Problem description:
Restate verbatim the span of lines below between the line with "pinky dip: (840, 1003)" and the line with "pinky tip: (1100, 939)", including those two lines, and only that span.
--- Excerpted data Enclosed Below ---
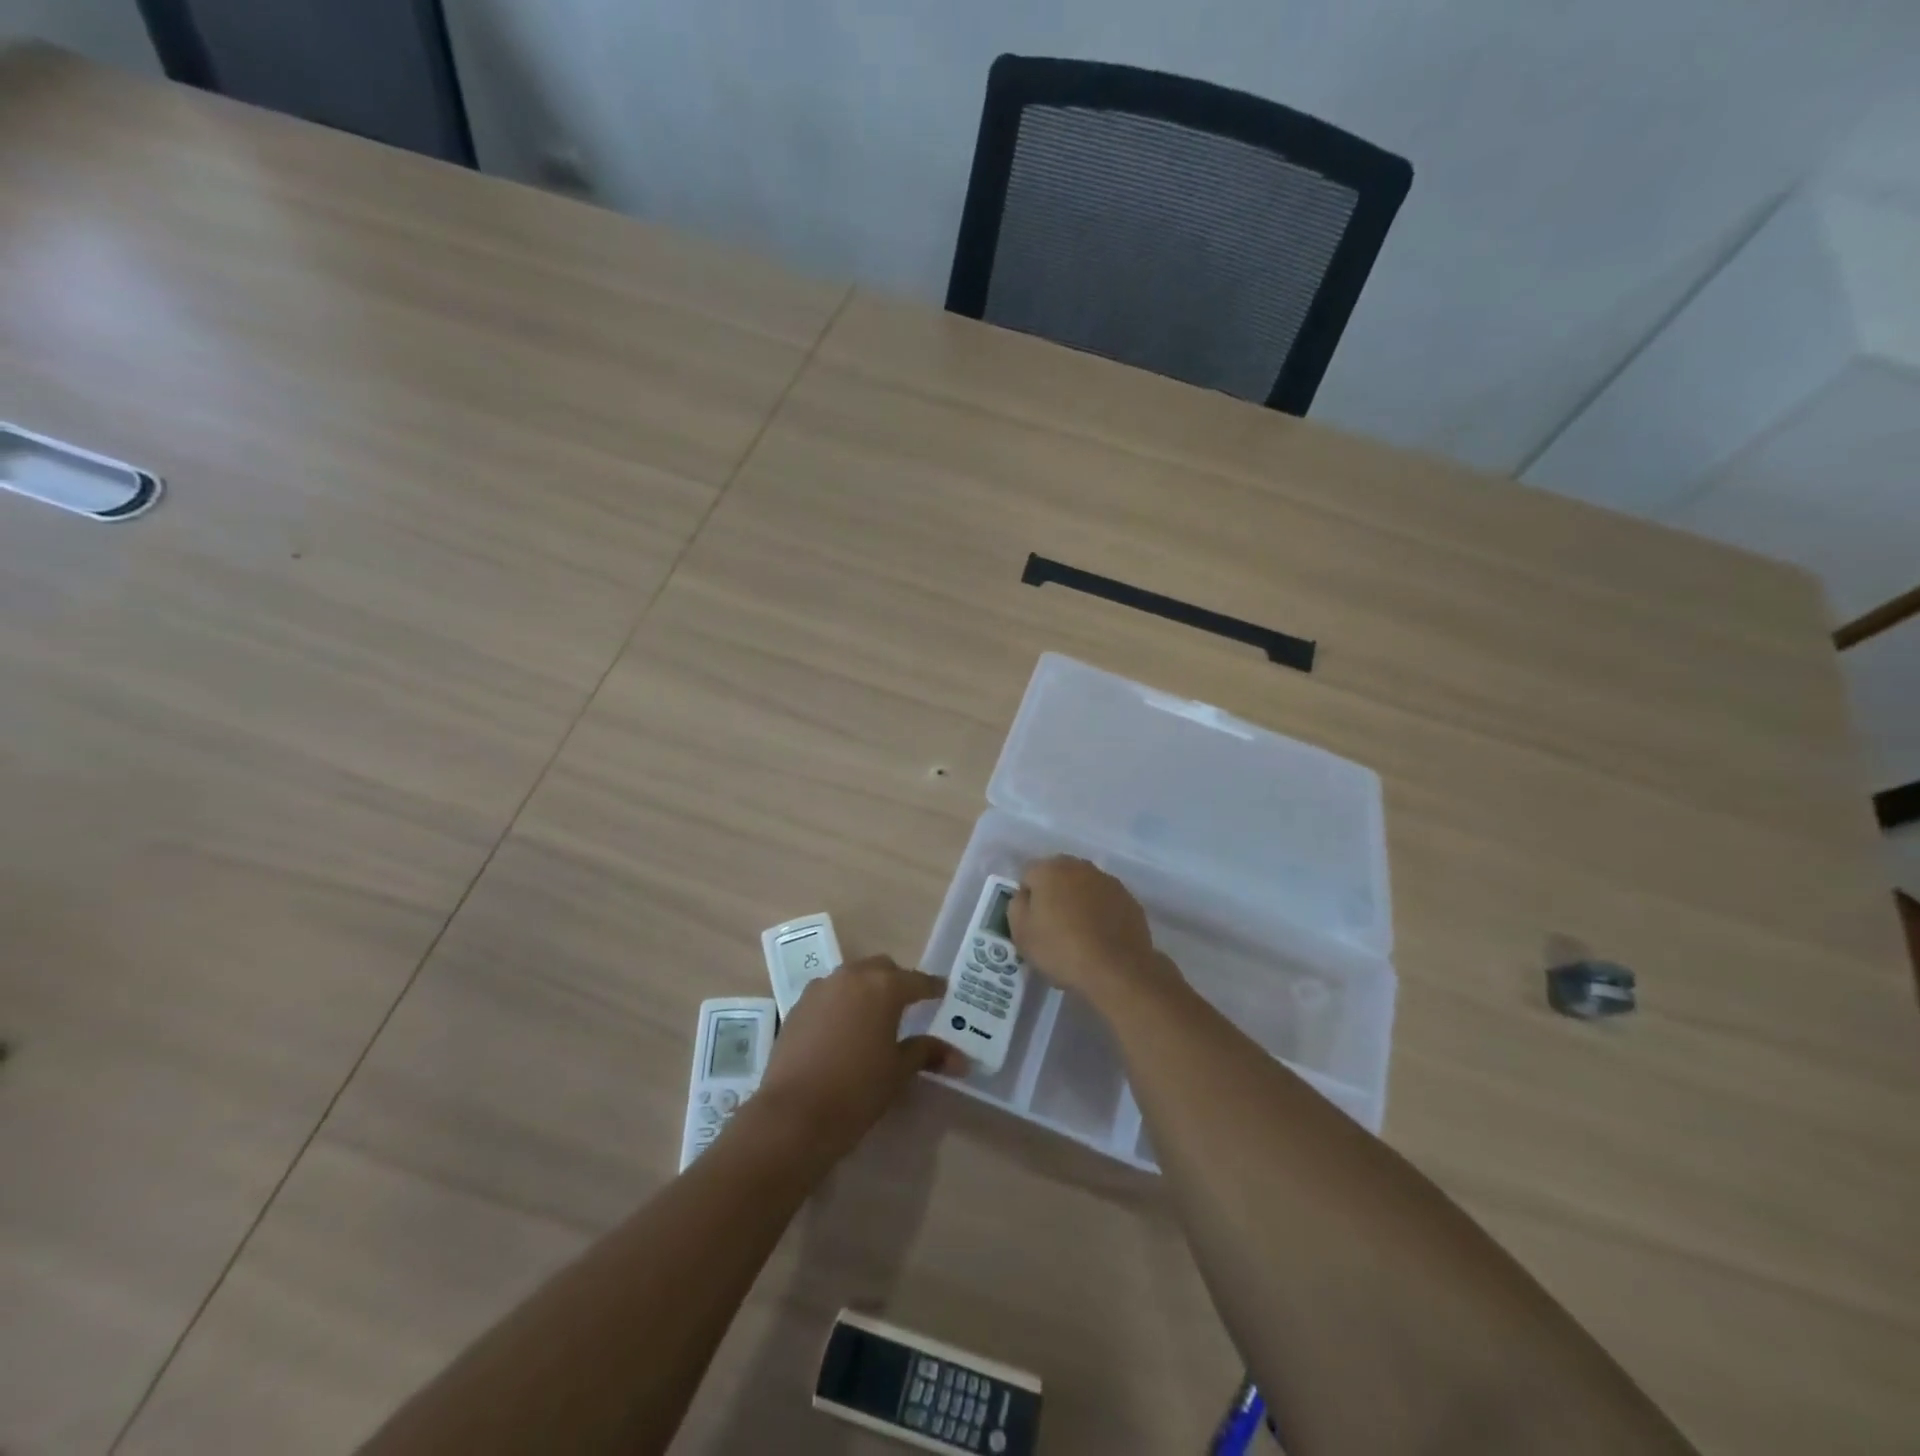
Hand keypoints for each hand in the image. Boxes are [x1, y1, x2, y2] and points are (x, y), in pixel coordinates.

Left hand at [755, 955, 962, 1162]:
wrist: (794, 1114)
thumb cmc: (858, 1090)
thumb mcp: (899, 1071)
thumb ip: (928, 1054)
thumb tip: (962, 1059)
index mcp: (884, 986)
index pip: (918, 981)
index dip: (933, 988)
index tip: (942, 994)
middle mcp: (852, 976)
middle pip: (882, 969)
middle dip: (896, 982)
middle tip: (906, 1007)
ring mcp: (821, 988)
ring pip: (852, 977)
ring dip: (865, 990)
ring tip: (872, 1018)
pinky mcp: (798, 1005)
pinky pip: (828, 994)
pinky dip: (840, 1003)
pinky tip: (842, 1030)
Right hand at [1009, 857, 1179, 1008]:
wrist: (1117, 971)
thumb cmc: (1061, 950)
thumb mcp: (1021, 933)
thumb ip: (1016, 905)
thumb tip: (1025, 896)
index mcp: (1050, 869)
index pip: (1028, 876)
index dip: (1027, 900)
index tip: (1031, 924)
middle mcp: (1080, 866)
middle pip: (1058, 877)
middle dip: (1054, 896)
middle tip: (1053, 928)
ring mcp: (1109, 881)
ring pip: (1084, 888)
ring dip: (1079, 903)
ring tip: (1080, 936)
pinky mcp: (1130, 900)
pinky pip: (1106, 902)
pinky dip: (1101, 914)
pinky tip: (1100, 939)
--- End of Enclosed Excerpted data ---
--- Excerpted data Enclosed Below ---
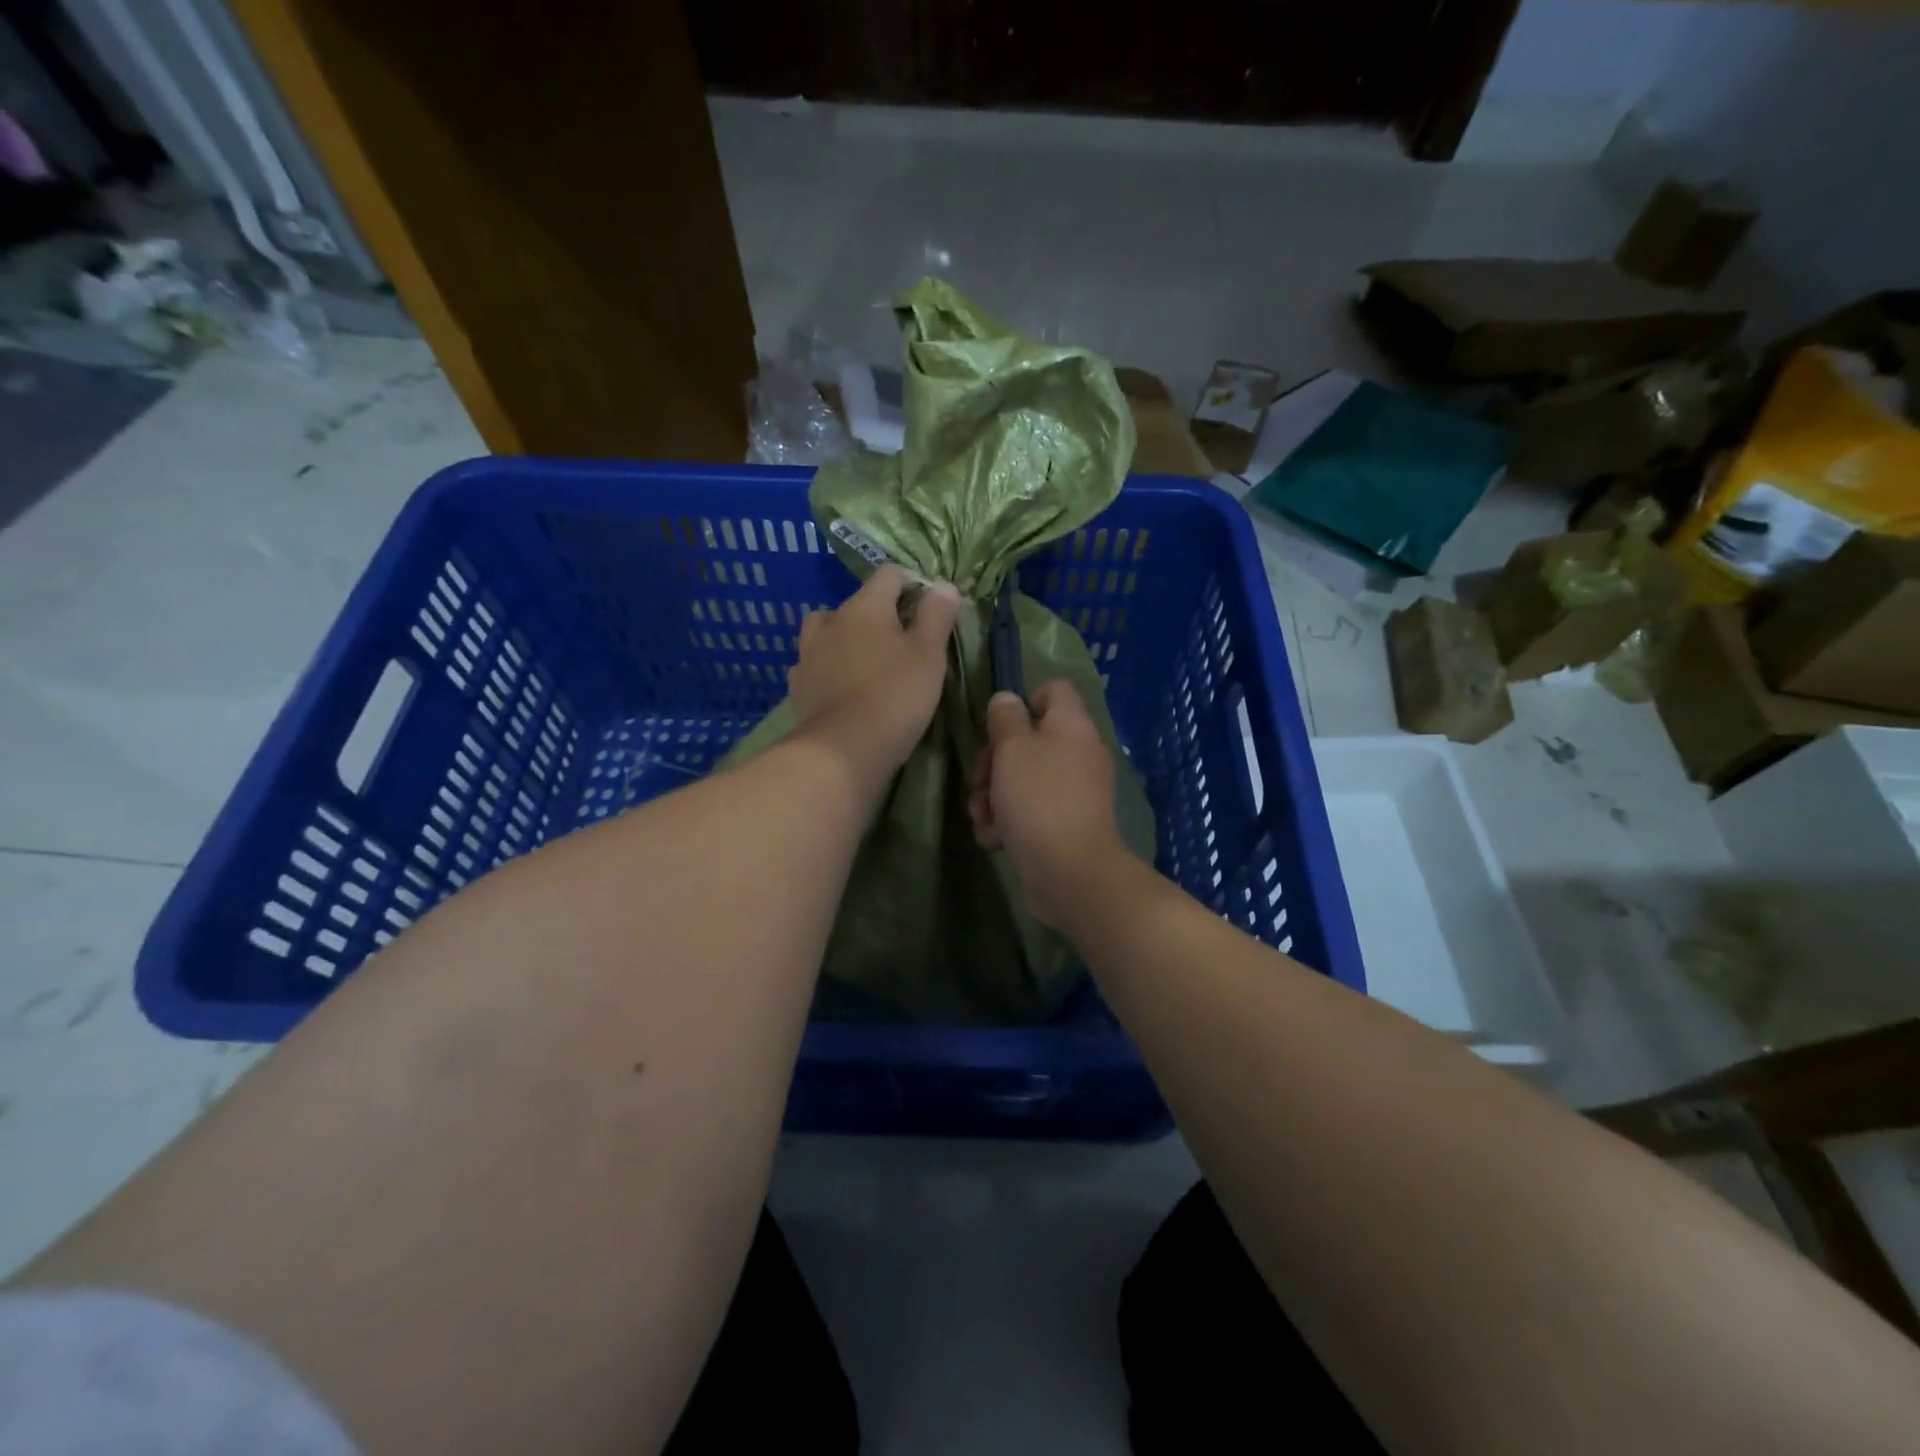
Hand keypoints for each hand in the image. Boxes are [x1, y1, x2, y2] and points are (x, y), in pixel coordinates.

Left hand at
--- End of Enclosed Excerpted data ---
Completed exercise:
pinky dip: (840, 1003)
pinky tip: (842, 1030)
Right hand at [1009, 857, 1179, 1008]:
wrist: (1117, 971)
thumb cmc: (1061, 950)
thumb mcp: (1021, 933)
thumb ip: (1016, 905)
thumb tip: (1025, 896)
index mcp: (1050, 869)
index pip: (1028, 876)
index dip: (1027, 900)
index tip: (1031, 924)
middle mcp: (1080, 866)
middle pip: (1058, 877)
middle dip: (1054, 896)
middle tip: (1053, 928)
ring mcp: (1109, 881)
ring pip: (1084, 888)
ring dip: (1079, 903)
ring tip: (1080, 936)
pinky mcp: (1130, 900)
pinky pip: (1106, 902)
pinky dip: (1101, 914)
pinky tip: (1100, 939)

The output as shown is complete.